# Enlightenment



## MyselfAgain (Apr 21, 2012)

Nsweet said:


> And just know life after divorce isn't going to be all that better for her, but it can be for you if you get help and take this time to better yourself more than ever.


This is THE THOUGHT that keeps me going. I do not feel much anger for my stbxh, and I do still love him and think I always will. But I think I am starting to feel pity for him. He doesn't see the big picture, he is not awake to the Truth of the universe and this life we have been given. He is unhappy and doesn't have a clue. I wish I could shake him and open his eyes, but it doesn't work that way, and perhaps that is what makes me the most sad...that in a way, even though HE left, I am leaving HIM behind.
_Posted via Mobile Device_


----------



## brokenbythis (Aug 21, 2011)

I hear ya, sister.

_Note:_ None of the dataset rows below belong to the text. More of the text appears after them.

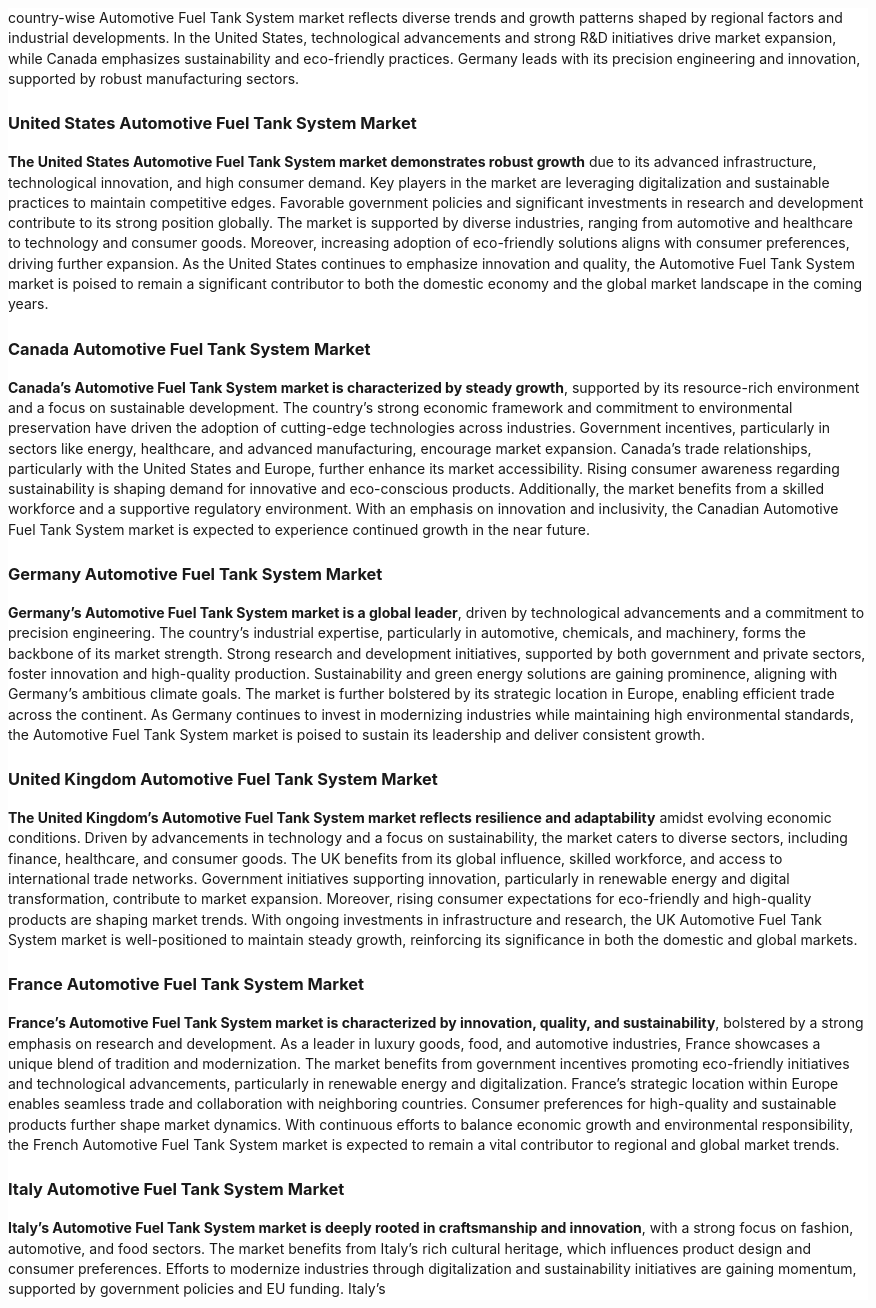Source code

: country-wise Automotive Fuel Tank System market reflects diverse trends and growth patterns shaped by regional factors and industrial developments. In the United States, technological advancements and strong R&amp;D initiatives drive market expansion, while Canada emphasizes sustainability and eco-friendly practices. Germany leads with its precision engineering and innovation, supported by robust manufacturing sectors.</span></em></p></blockquote><h3><strong>United States Automotive Fuel Tank System Market</strong></h3><p><strong>The United States Automotive Fuel Tank System market demonstrates robust growth</strong> due to its advanced infrastructure, technological innovation, and high consumer demand. Key players in the market are leveraging digitalization and sustainable practices to maintain competitive edges. Favorable government policies and significant investments in research and development contribute to its strong position globally. The market is supported by diverse industries, ranging from automotive and healthcare to technology and consumer goods. Moreover, increasing adoption of eco-friendly solutions aligns with consumer preferences, driving further expansion. As the United States continues to emphasize innovation and quality, the Automotive Fuel Tank System market is poised to remain a significant contributor to both the domestic economy and the global market landscape in the coming years.</p><h3><strong>Canada Automotive Fuel Tank System Market</strong></h3><p><strong>Canada&rsquo;s Automotive Fuel Tank System market is characterized by steady growth</strong>, supported by its resource-rich environment and a focus on sustainable development. The country&rsquo;s strong economic framework and commitment to environmental preservation have driven the adoption of cutting-edge technologies across industries. Government incentives, particularly in sectors like energy, healthcare, and advanced manufacturing, encourage market expansion. Canada&rsquo;s trade relationships, particularly with the United States and Europe, further enhance its market accessibility. Rising consumer awareness regarding sustainability is shaping demand for innovative and eco-conscious products. Additionally, the market benefits from a skilled workforce and a supportive regulatory environment. With an emphasis on innovation and inclusivity, the Canadian Automotive Fuel Tank System market is expected to experience continued growth in the near future.</p><h3><strong>Germany Automotive Fuel Tank System Market</strong></h3><p><strong>Germany&rsquo;s Automotive Fuel Tank System market is a global leader</strong>, driven by technological advancements and a commitment to precision engineering. The country&rsquo;s industrial expertise, particularly in automotive, chemicals, and machinery, forms the backbone of its market strength. Strong research and development initiatives, supported by both government and private sectors, foster innovation and high-quality production. Sustainability and green energy solutions are gaining prominence, aligning with Germany&rsquo;s ambitious climate goals. The market is further bolstered by its strategic location in Europe, enabling efficient trade across the continent. As Germany continues to invest in modernizing industries while maintaining high environmental standards, the Automotive Fuel Tank System market is poised to sustain its leadership and deliver consistent growth.</p><h3><strong>United Kingdom Automotive Fuel Tank System Market</strong></h3><p><strong>The United Kingdom&rsquo;s Automotive Fuel Tank System market reflects resilience and adaptability</strong> amidst evolving economic conditions. Driven by advancements in technology and a focus on sustainability, the market caters to diverse sectors, including finance, healthcare, and consumer goods. The UK benefits from its global influence, skilled workforce, and access to international trade networks. Government initiatives supporting innovation, particularly in renewable energy and digital transformation, contribute to market expansion. Moreover, rising consumer expectations for eco-friendly and high-quality products are shaping market trends. With ongoing investments in infrastructure and research, the UK Automotive Fuel Tank System market is well-positioned to maintain steady growth, reinforcing its significance in both the domestic and global markets.</p><h3><strong>France Automotive Fuel Tank System Market</strong></h3><p><strong>France&rsquo;s Automotive Fuel Tank System market is characterized by innovation, quality, and sustainability</strong>, bolstered by a strong emphasis on research and development. As a leader in luxury goods, food, and automotive industries, France showcases a unique blend of tradition and modernization. The market benefits from government incentives promoting eco-friendly initiatives and technological advancements, particularly in renewable energy and digitalization. France&rsquo;s strategic location within Europe enables seamless trade and collaboration with neighboring countries. Consumer preferences for high-quality and sustainable products further shape market dynamics. With continuous efforts to balance economic growth and environmental responsibility, the French Automotive Fuel Tank System market is expected to remain a vital contributor to regional and global market trends.</p><h3><strong>Italy Automotive Fuel Tank System Market</strong></h3><p><strong>Italy&rsquo;s Automotive Fuel Tank System market is deeply rooted in craftsmanship and innovation</strong>, with a strong focus on fashion, automotive, and food sectors. The market benefits from Italy&rsquo;s rich cultural heritage, which influences product design and consumer preferences. Efforts to modernize industries through digitalization and sustainability initiatives are gaining momentum, supported by government policies and EU funding. Italy&rsquo;s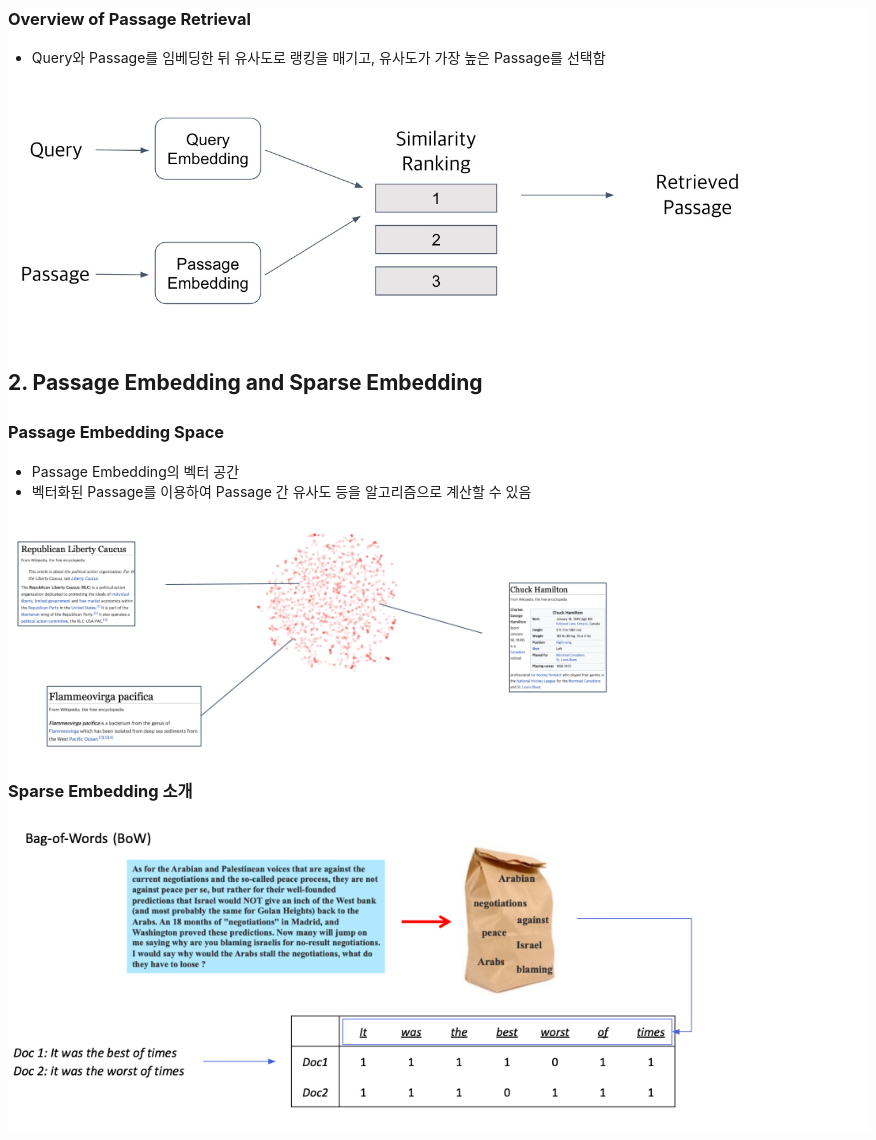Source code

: ### Overview of Passage Retrieval
- Query와 Passage를 임베딩한 뒤 유사도로 랭킹을 매기고, 유사도가 가장 높은 Passage를 선택함

![img](../../../assets/img/p-stage/mrc_04_04.PNG)

## 2. Passage Embedding and Sparse Embedding

### Passage Embedding Space
- Passage Embedding의 벡터 공간
- 벡터화된 Passage를 이용하여 Passage 간 유사도 등을 알고리즘으로 계산할 수 있음

![img](../../../assets/img/p-stage/mrc_04_05.PNG)

### Sparse Embedding 소개

![img](../../../assets/img/p-stage/mrc_04_06.PNG)
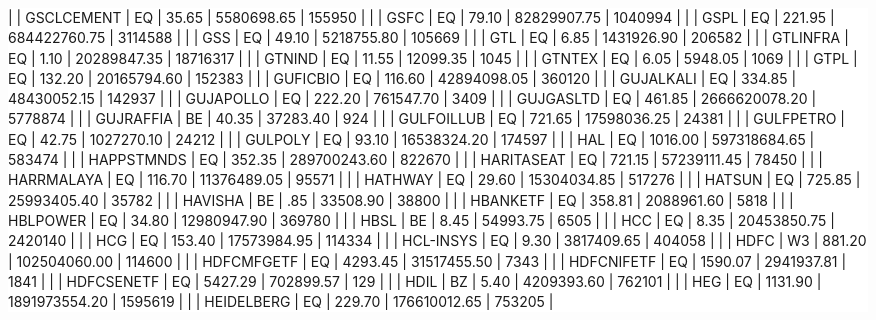 |  | GSCLCEMENT | EQ | 35.65 | 5580698.65 | 155950 |
|  | GSFC | EQ | 79.10 | 82829907.75 | 1040994 |
|  | GSPL | EQ | 221.95 | 684422760.75 | 3114588 |
|  | GSS | EQ | 49.10 | 5218755.80 | 105669 |
|  | GTL | EQ | 6.85 | 1431926.90 | 206582 |
|  | GTLINFRA | EQ | 1.10 | 20289847.35 | 18716317 |
|  | GTNIND | EQ | 11.55 | 12099.35 | 1045 |
|  | GTNTEX | EQ | 6.05 | 5948.05 | 1069 |
|  | GTPL | EQ | 132.20 | 20165794.60 | 152383 |
|  | GUFICBIO | EQ | 116.60 | 42894098.05 | 360120 |
|  | GUJALKALI | EQ | 334.85 | 48430052.15 | 142937 |
|  | GUJAPOLLO | EQ | 222.20 | 761547.70 | 3409 |
|  | GUJGASLTD | EQ | 461.85 | 2666620078.20 | 5778874 |
|  | GUJRAFFIA | BE | 40.35 | 37283.40 | 924 |
|  | GULFOILLUB | EQ | 721.65 | 17598036.25 | 24381 |
|  | GULFPETRO | EQ | 42.75 | 1027270.10 | 24212 |
|  | GULPOLY | EQ | 93.10 | 16538324.20 | 174597 |
|  | HAL | EQ | 1016.00 | 597318684.65 | 583474 |
|  | HAPPSTMNDS | EQ | 352.35 | 289700243.60 | 822670 |
|  | HARITASEAT | EQ | 721.15 | 57239111.45 | 78450 |
|  | HARRMALAYA | EQ | 116.70 | 11376489.05 | 95571 |
|  | HATHWAY | EQ | 29.60 | 15304034.85 | 517276 |
|  | HATSUN | EQ | 725.85 | 25993405.40 | 35782 |
|  | HAVISHA | BE | .85 | 33508.90 | 38800 |
|  | HBANKETF | EQ | 358.81 | 2088961.60 | 5818 |
|  | HBLPOWER | EQ | 34.80 | 12980947.90 | 369780 |
|  | HBSL | BE | 8.45 | 54993.75 | 6505 |
|  | HCC | EQ | 8.35 | 20453850.75 | 2420140 |
|  | HCG | EQ | 153.40 | 17573984.95 | 114334 |
|  | HCL-INSYS | EQ | 9.30 | 3817409.65 | 404058 |
|  | HDFC | W3 | 881.20 | 102504060.00 | 114600 |
|  | HDFCMFGETF | EQ | 4293.45 | 31517455.50 | 7343 |
|  | HDFCNIFETF | EQ | 1590.07 | 2941937.81 | 1841 |
|  | HDFCSENETF | EQ | 5427.29 | 702899.57 | 129 |
|  | HDIL | BZ | 5.40 | 4209393.60 | 762101 |
|  | HEG | EQ | 1131.90 | 1891973554.20 | 1595619 |
|  | HEIDELBERG | EQ | 229.70 | 176610012.65 | 753205 |
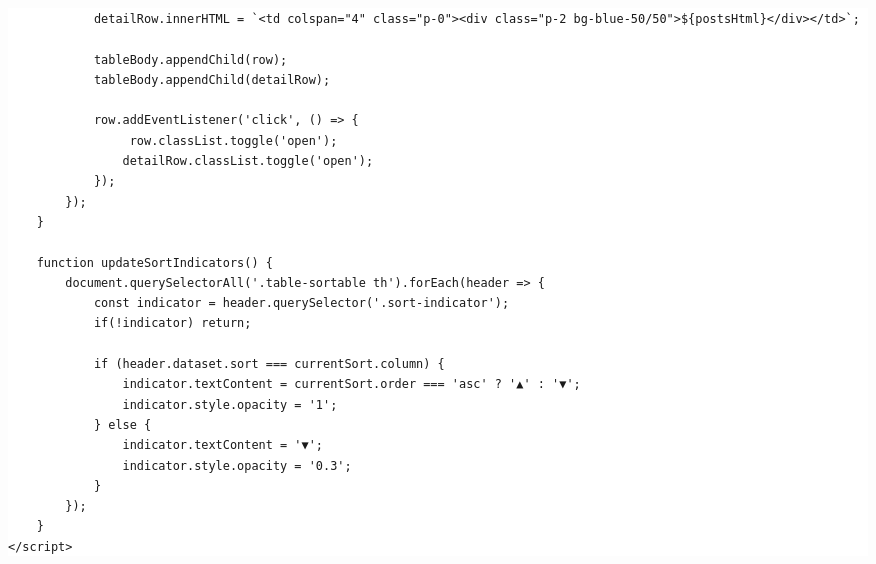                 detailRow.innerHTML = `<td colspan="4" class="p-0"><div class="p-2 bg-blue-50/50">${postsHtml}</div></td>`;
                
                tableBody.appendChild(row);
                tableBody.appendChild(detailRow);

                row.addEventListener('click', () => {
                     row.classList.toggle('open');
                    detailRow.classList.toggle('open');
                });
            });
        }
        
        function updateSortIndicators() {
            document.querySelectorAll('.table-sortable th').forEach(header => {
                const indicator = header.querySelector('.sort-indicator');
                if(!indicator) return;
                
                if (header.dataset.sort === currentSort.column) {
                    indicator.textContent = currentSort.order === 'asc' ? '▲' : '▼';
                    indicator.style.opacity = '1';
                } else {
                    indicator.textContent = '▼';
                    indicator.style.opacity = '0.3';
                }
            });
        }
    </script>
</body>
</html>
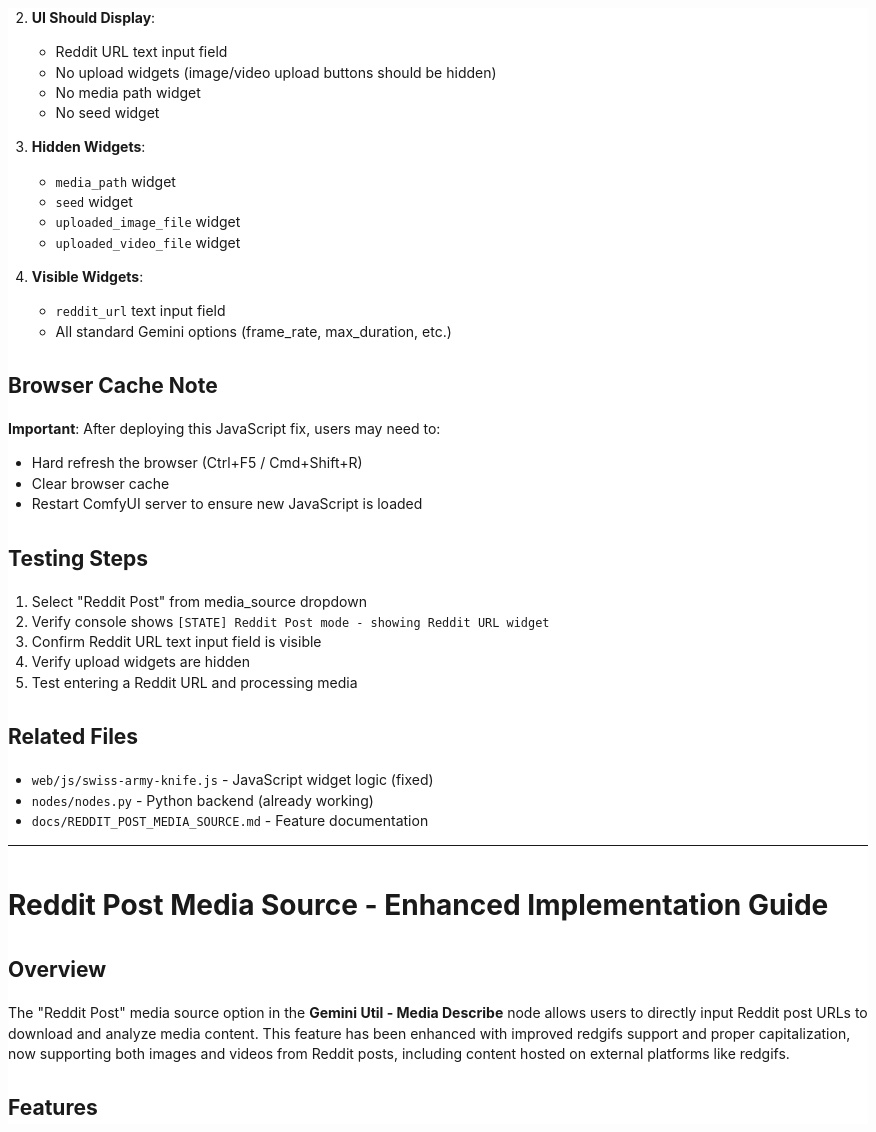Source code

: 2. **UI Should Display**:
    - Reddit URL text input field
    - No upload widgets (image/video upload buttons should be hidden)
    - No media path widget
    - No seed widget

3. **Hidden Widgets**:
    - `media_path` widget
    - `seed` widget
    - `uploaded_image_file` widget
    - `uploaded_video_file` widget

4. **Visible Widgets**:
    - `reddit_url` text input field
    - All standard Gemini options (frame_rate, max_duration, etc.)

## Browser Cache Note

**Important**: After deploying this JavaScript fix, users may need to:

- Hard refresh the browser (Ctrl+F5 / Cmd+Shift+R)
- Clear browser cache
- Restart ComfyUI server to ensure new JavaScript is loaded

## Testing Steps

1. Select "Reddit Post" from media_source dropdown
2. Verify console shows `[STATE] Reddit Post mode - showing Reddit URL widget`
3. Confirm Reddit URL text input field is visible
4. Verify upload widgets are hidden
5. Test entering a Reddit URL and processing media

## Related Files

- `web/js/swiss-army-knife.js` - JavaScript widget logic (fixed)
- `nodes/nodes.py` - Python backend (already working)
- `docs/REDDIT_POST_MEDIA_SOURCE.md` - Feature documentation

---

# Reddit Post Media Source - Enhanced Implementation Guide

## Overview

The "Reddit Post" media source option in the **Gemini Util - Media Describe** node allows users to directly input Reddit post URLs to download and analyze media content. This feature has been enhanced with improved redgifs support and proper capitalization, now supporting both images and videos from Reddit posts, including content hosted on external platforms like redgifs.

## Features
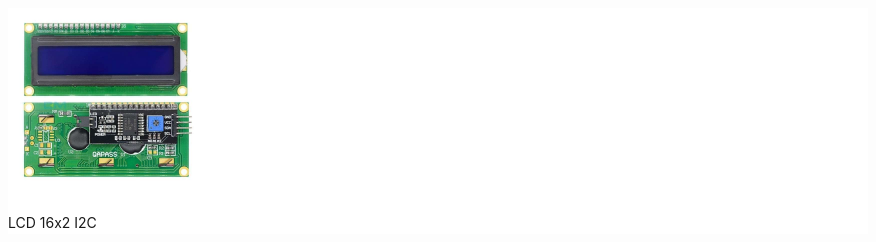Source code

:   <img src="public/lcd_i2c.jpg" width="200px"/>
  <figcaption>LCD 16x2 I2C</figcaption>
</figure>

<figure align="center">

Same with me. See my posts...


----------



## rome2012 (Sep 10, 2010)

MyselfAgain said:


> This is THE THOUGHT that keeps me going. I do not feel much anger for my stbxh, and I do still love him and think I always will. But I think I am starting to feel pity for him. He doesn't see the big picture, he is not awake to the Truth of the universe and this life we have been given. He is unhappy and doesn't have a clue. I wish I could shake him and open his eyes, but it doesn't work that way, and perhaps that is what makes me the most sad...that in a way, even though HE left, I am leaving HIM behind.
> _Posted via Mobile Device_


Well said....and I feel he same !!!


----------